Parenting alone with little to no support is an impossible job. I am responsible for everything from car repairs to figuring out how to finance my children's college education. Because I was so far behind when I started over, I sometimes still find myself teetering on the precipice of financial armageddon while robbing Peter to pay Paul and everyone else in between.

I understand the sense of security that comes from growing up in a two parent household. At first, I thought that assuming the role of both mother and father would make it easier for my children to process the dramatic shift in our family structure. Fortunately for the three of us I quickly realized that I can only be one person, mother. I have since focused on honoring the family unit that we have become through our years of adversity and struggle.
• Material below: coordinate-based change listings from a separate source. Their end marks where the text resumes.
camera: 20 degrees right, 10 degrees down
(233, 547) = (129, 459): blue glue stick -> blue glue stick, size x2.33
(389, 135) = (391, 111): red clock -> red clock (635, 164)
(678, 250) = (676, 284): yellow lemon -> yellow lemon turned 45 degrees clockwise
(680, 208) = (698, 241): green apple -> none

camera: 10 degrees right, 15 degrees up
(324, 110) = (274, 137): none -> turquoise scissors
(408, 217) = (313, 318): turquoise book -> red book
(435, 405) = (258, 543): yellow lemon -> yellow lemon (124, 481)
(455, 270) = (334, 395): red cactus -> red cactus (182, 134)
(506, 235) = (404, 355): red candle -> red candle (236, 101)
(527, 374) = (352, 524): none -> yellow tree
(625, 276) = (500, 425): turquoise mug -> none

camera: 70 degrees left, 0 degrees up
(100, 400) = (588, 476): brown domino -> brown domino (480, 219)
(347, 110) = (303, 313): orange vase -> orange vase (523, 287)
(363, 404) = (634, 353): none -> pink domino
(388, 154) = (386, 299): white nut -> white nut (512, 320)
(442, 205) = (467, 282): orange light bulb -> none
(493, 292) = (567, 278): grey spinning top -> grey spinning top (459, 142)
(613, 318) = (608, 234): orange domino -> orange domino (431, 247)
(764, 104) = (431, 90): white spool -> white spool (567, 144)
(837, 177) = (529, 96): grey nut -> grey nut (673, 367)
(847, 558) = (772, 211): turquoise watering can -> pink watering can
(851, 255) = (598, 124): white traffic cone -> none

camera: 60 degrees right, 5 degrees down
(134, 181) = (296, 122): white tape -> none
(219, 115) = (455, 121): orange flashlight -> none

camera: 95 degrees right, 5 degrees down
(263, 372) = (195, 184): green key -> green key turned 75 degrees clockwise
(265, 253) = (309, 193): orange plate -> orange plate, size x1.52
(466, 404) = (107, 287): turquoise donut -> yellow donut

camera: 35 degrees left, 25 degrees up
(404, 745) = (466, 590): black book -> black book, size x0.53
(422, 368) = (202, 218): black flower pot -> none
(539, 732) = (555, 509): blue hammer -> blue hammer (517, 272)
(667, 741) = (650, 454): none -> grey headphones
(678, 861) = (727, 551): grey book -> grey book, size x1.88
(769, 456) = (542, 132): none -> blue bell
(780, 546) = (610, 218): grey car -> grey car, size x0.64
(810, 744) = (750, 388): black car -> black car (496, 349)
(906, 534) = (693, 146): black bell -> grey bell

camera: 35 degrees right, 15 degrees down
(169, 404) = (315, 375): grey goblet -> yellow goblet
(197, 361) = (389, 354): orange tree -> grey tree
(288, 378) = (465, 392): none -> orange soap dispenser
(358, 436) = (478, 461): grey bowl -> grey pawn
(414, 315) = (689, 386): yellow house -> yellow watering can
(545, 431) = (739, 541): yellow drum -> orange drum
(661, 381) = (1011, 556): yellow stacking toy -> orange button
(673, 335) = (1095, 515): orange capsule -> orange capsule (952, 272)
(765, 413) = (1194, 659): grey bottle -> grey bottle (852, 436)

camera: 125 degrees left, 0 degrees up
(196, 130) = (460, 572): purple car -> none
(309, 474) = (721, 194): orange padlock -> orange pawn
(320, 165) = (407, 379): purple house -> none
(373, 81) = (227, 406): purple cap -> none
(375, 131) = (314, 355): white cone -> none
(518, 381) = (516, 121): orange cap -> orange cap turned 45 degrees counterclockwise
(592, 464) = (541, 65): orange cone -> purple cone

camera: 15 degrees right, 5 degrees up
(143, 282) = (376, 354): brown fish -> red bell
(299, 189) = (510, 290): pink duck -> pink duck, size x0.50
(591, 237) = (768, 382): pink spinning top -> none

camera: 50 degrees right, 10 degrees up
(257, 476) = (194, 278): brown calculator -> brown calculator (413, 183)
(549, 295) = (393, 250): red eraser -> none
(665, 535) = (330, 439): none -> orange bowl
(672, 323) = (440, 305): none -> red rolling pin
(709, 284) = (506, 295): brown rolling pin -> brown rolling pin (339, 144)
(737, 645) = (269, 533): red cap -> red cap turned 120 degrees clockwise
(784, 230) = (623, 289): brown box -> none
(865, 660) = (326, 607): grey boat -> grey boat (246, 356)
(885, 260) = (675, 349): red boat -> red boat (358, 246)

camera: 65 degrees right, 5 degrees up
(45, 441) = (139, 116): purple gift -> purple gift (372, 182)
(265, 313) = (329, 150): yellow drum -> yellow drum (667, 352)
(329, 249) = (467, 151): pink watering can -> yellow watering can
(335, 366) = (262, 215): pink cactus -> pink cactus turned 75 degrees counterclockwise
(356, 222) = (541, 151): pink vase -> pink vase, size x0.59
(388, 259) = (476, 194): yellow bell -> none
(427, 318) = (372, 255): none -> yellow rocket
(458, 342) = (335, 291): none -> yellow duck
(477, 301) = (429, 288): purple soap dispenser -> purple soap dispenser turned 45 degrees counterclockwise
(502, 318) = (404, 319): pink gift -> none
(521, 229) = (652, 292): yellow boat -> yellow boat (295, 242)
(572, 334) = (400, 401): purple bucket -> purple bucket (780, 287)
I decided to use the lessons learned during these last ten years of adversity and struggle to formulate a plan for moving single mothers and their children to mental, physical, educational, and financial self-sufficiency. This plan was borne out of the roadblocks that derailed my attempts to bring this same stability to my new normal. Ms. Sandberg, a tragic life shift has placed you on the same path that many of our sister single mothers are walking. I trust that, like me, this is a path that you do not want to walk. However, I believe that nothing happens by chance or accident. We are on the path that is moving us towards our purpose. The question is whether you are willing to embrace the pain, joy, hard work, and messiness that comes with walking this path. Within this context I challenge you to consider this letter as an open invitation to lean in and join me as I work to holistically change the lives of single mothers and their children across generations.

Everyday I fight to keep leaning in to the hard that comes with parenting alone with no support, playing the cards that I have been dealt, and waiting expectantly for the beauty that will certainly rise from the ashes of adversity and struggle. Welcome to my world.